Anos a fio lutei, lutámos muitos, para que a forma de tratar os doentes do foro psiquiátrico mudasse e muito havia para mudar. Foi uma dura batalha que se prolongou mesmo 25 de Abril adentro, embora as portas que se abriram muito tenham ajudado, sobretudo, para se poder falar livremente sobre a situação em que os serviços de psiquiatria portugueses se encontravam. Progressivamente as vitórias foram chegando, vitórias que foram muito palpáveis nas reformas profundas dos hospitais e dos serviços de consulta externa, mas também mais subtis, mais difíceis de apontar, mas essenciais para que se consolidassem aquelas. Refiro a mudanças de mentalidades, de preconceitos existentes que eram tão poderosos que mesmo técnicos da saúde e gestores os perfilhavam.
E hoje? O que está a acontecer? Uma destruição silenciosa, mas que se vai tornando cada vez mais visível e que, brevemente, os doentes e as famílias irão perceber até que ponto foi profunda, dos serviços prestadores dos cuidados psiquiátricos.
Em Setúbal, conseguiu-se um serviço de internamento para doentes agudos em 2001 e com ele a consolidação de um serviço de urgências de 24 horas muito mais próximo dos doentes, embora ainda muitos deles tivessem de vir de zonas como Santiago de Cacém. Contudo, já não tinham de ir sistematicamente para Lisboa onde até ali eram atendidos. Quilómetros de distâncias, horas e horas de espera para, não raro, serem devolvidos à procedência com uma receita nas mãos a qual tanta vez não alterou o estado do doente que teria de voltar mais uma, duas vezes, tantas vezes sem conta, ao serviço de urgência em Lisboa, no Hospital Miguel Bombarda.
Pois bem, a partir das 20 horas e até às 8 horas já não existe uma urgência psiquiátrica na Península de Setúbal. Antes, havia ambulâncias, bombeiros disponíveis, para o transporte. E a partir de agora? Pobres doentes e pobres famílias que irão repetir o calvário de outros doentes e outras famílias para as quais o fascismo respondeu com a maior das indiferenças. Paulo Macedo estaria muito bem nesse tempo, porque consegue ser ainda mais indiferente, cínico e cruel.

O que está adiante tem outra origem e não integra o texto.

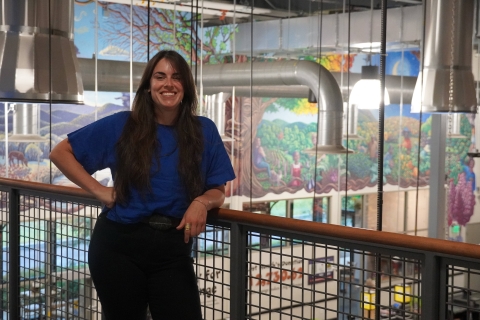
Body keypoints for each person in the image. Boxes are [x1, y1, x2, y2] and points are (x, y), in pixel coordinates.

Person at [49, 50, 235, 319]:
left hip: (173, 247)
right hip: (118, 246)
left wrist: (201, 202)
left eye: (176, 77)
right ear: (148, 86)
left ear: (186, 87)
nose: (168, 84)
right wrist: (99, 190)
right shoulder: (124, 125)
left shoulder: (203, 131)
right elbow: (60, 153)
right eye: (160, 77)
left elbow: (218, 190)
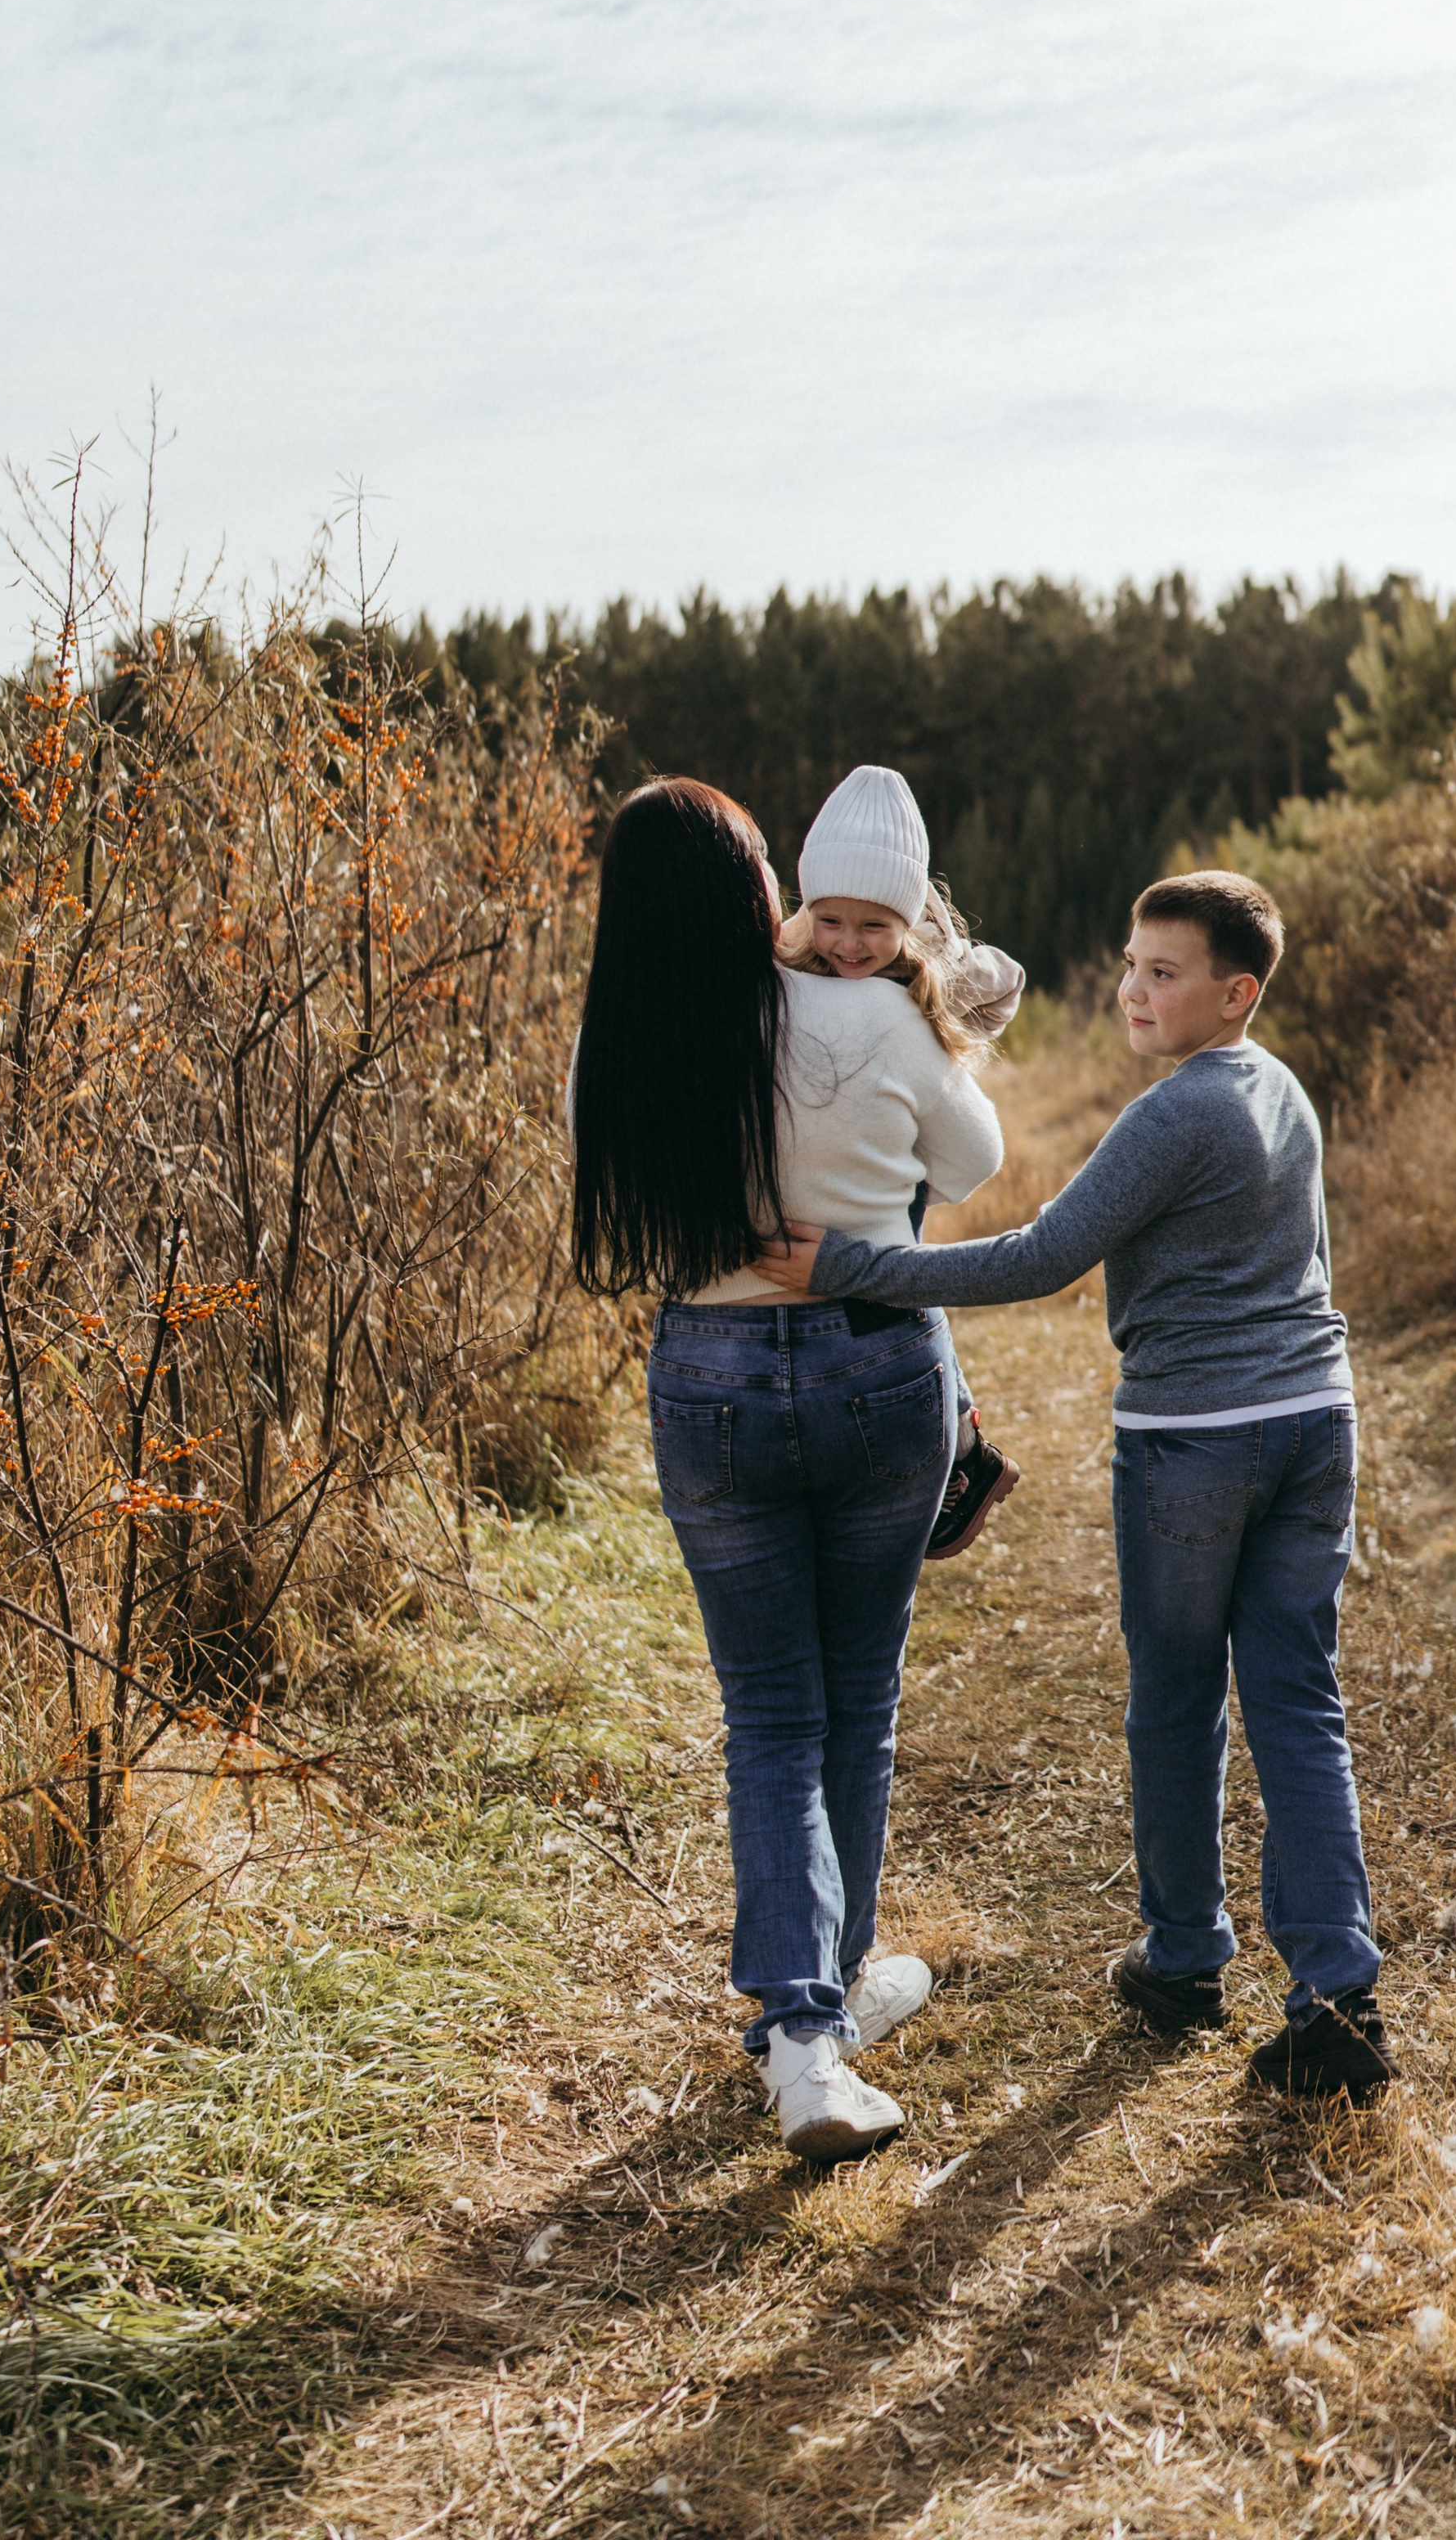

Hoje, os fascistas estão mais encapotados, utilizam um linguajar modernaço, termos enganadores, falaciosos que depois a TV se encarrega de repetir para que as pessoas aceitem a inevitabilidade de tudo o que estes capatazes dos poderosos deste mundo põem em marcha, depois de umas aulas práticas nos Clubes Bilderberg’s ou nos hotéis de muitas estrelas onde os instalam para que percebam como a vida pode ser boa e luxuosa (recordo-me das palavras escritas por John Perkins no livro Confissões de Um Assassino Económico) se forem bem comportados para com o sistema iníquo de que se tornam escravos.
Mas não são só os doentes do foro psiquiátrico que estão a ficar sem urgências na Península durante a noite. Já assim estão os de oftalmologia e outras especialidades virão, e outros “programas” estarão na forja com as anti-medidas tomadas pela ARS (Administração Regional de Saúde) de Lisboa e Vale do Tejo a que pertence a Península de Setúbal, com o beneplácito do Ministro e do Governo e a complacência e cumplicidade de médicas/os que ocupam lugares na gestão /administração dos serviços de saúde.
Voltaremos rapidamente aos tempos em que as urgências estavam concentradas em Lisboa, no Hospital de S. José e Santa Maria o que, de resto, parece ser o fim último deste governo a quem foi “explicado” que as funções sociais do Estado são um dos inimigos a abater. Tudo privatizado para lucro dos detentores do capital.
Pode haver retrocessos, conquistas que se perdem, mas os trabalhadores já demonstraram ao longo dos séculos que têm, contêm em si, a força capaz de provocar mudanças, roturas que levem a sociedade a caminhos do progresso.
Como diz a canção: “ E se Abril ficar distante deste país, deste povo, a nossa força é bastante para fazer um Abril novo”.
A luta organizada é a nossa arma mais poderosa; foi ela que preparou o caminho para aquela manhã clara, nítida e libertadora. Outra faremos, até porque os mortos também vão ao nosso lado.